А как трактуется само слово «нравственность» в современном русском языке? Толковый словарь Ожегова предлагает следующее определение этого слова: «Нравственность – внутренние духовные качества, которыми руководствуется человек, этические нормы; правила поведения, определяемые этими качествами». Любопытно, что один современный молодой человек дал следующее определение нравственности: «Что-то эфемерное, чего в жизни не бывает».

Прежде всего, обратим внимание на произведения, в которых молодой герой подвергает сомнению правила, внушаемые ему старшим поколением. Так, например, Александр Андреич Чацкий из комедии А. С. Грибоедова «Горе от ума» отвергает правила жизни московского общества, критикуя её безнравственные стороны. «Служить бы рад, прислуживаться тошно», «Прямой был век покорности и страха», «Я езжу к женщинам, но только не за этим», «Когда в делах – я от веселий прячусь, когда дурачатся – дурачусь, а смешивать два эти ремесла есть тьма искусников, я не из их числа» и другие высказывания Чацкого раскрывают перед читателями образ положительно умного, как сказал Пушкин, героя, не побоявшегося пойти не на компромисс, а на конфликт с целым обществом, отстаивая свои нравственные убеждения, и оставшегося в одиночестве. Чацкий – настоящий герой.

В романе И.С.Тургенева «Отцы и дети» показано столкновение людей не только разного возраста, но и разных сословий. У каждого из них: аристократа П.П.Кирсанова и разночинца Е.В.Базарова – есть своя правда. Конечно, в отрицании культуры, созданной дворянами, Базаров заходит слишком далеко, ведь он нигилист. Но Базаров способен признать свои ошибки.

Но только в романе Ф.М.Достоевского «Преступление и наказание» ставится под сомнение сама необходимость нравственных законов жизни.

▶ [ФРАГМЕНТ ДАННЫХ]
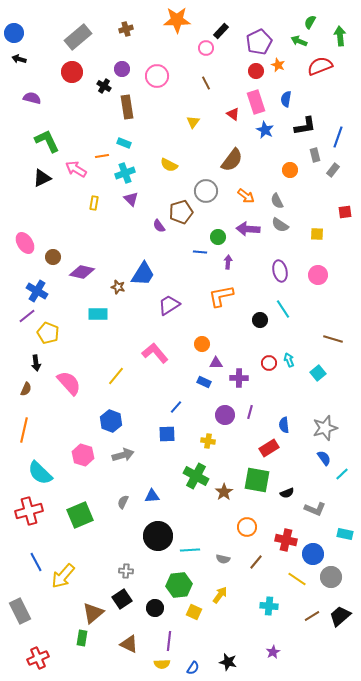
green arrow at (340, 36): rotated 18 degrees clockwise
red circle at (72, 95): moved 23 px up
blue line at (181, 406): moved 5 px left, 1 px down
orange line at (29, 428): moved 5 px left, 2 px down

▶ [ЗАДАНИЯ К УПРАЖНЕНИЮ]
- 1) Кто, согласно тексту о нравственности в русской литературе, назвал Чацкого положительно умным героем?
- 2) Продолжите текст о нравственности в русской литературе, начав сразу после его последнего предложения.

▶ [ОТВЕТЫ]
- 1) Пушкин.

- 2)
Во-первых, нам показывают вопиющие своей безнравственностью картины жизни русского общества.Это прежде всего картины потрясающей нищеты. Например, такие: «Нестерпимая же вонь из распивочных, которых в этой части города особенное множество, и пьяные, поминутно попадавшиеся, несмотря на буднее время, довершили отвратительный и грустный колорит картины». О нищете свидетельствует и внешний вид героя: «Он был до того худо одет, что иной, даже и привычный человек, посовестился бы днём выходить в таких лохмотьях на улицу. Впрочем, квартал был таков, что костюмом здесь было трудно кого-нибудь удивить». Жильё персонажей романа также поражает убогостью: «Эта была крошечная клетушка, шагов в шесть длиной, имевшая самый жалкий вид с своими жёлтенькими пыльными и всюду отставшими от стены обоями, и до того низкая, что чуть-чуть высокому человеку становилось в ней жутко, и всё казалось, что вот-вот стукнешься головой о потолок».

На что живут герои романа Достоевского? Порой их способ добыть пропитание (о большем и мечтать-то не приходится!) ужасен. Так, семейство Мармеладовых пользуется средствами, добытыми Соней. «Ай да Соня! Какой колодезь, однако ж, сумели выкопать и пользуются! Вот ведь пользуются же! И привыкли. Поплакали и привыкли. Ко всему-то подлец-человек привыкает»!, - восклицает Раскольников.

Получается, что сама обстановка, «среда», толкает людей на безнравственные поступки. И возникают опасные мысли в головах молодых людей, например вопрос: а есть ли в жизни нравственность?

Ну, а коли я соврал, - воскликнул он (Раскольников) вдруг невольно, - коли действительно не подлец человек, весь вообще, весь род; то есть человеческий, то значит, что остальное всё – предрассудки, одни только страхи напущенные, и нет никаких преград, и так тому и следует быть!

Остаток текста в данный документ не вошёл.